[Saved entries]
• • • •

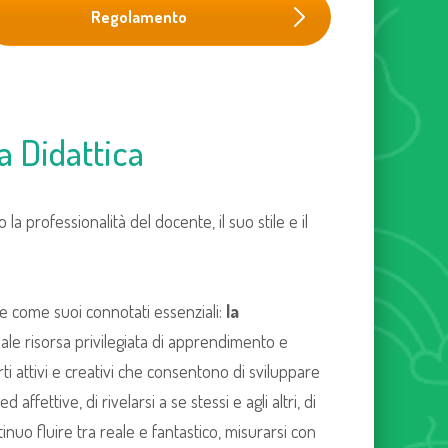
Regolamento
a Didattica
o la professionalità del docente, il suo stile e il
ce come suoi connotati essenziali:
la
le risorsa privilegiata di apprendimento e
ti attivi e creativi che consentono di sviluppare
 affettive, di rivelarsi a se stessi e agli altri, di
inuo fluire tra reale e fantastico, misurarsi con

• • • •

▶ _Work instructions_
Write out the records once more, exactly as they stand, with no images.

▶ _Task answer_
Regolamento
a Didattica
o la professionalità del docente, il suo stile e il
ce come suoi connotati essenziali:
la
le risorsa privilegiata di apprendimento e
ti attivi e creativi che consentono di sviluppare
 affettive, di rivelarsi a se stessi e agli altri, di
inuo fluire tra reale e fantastico, misurarsi con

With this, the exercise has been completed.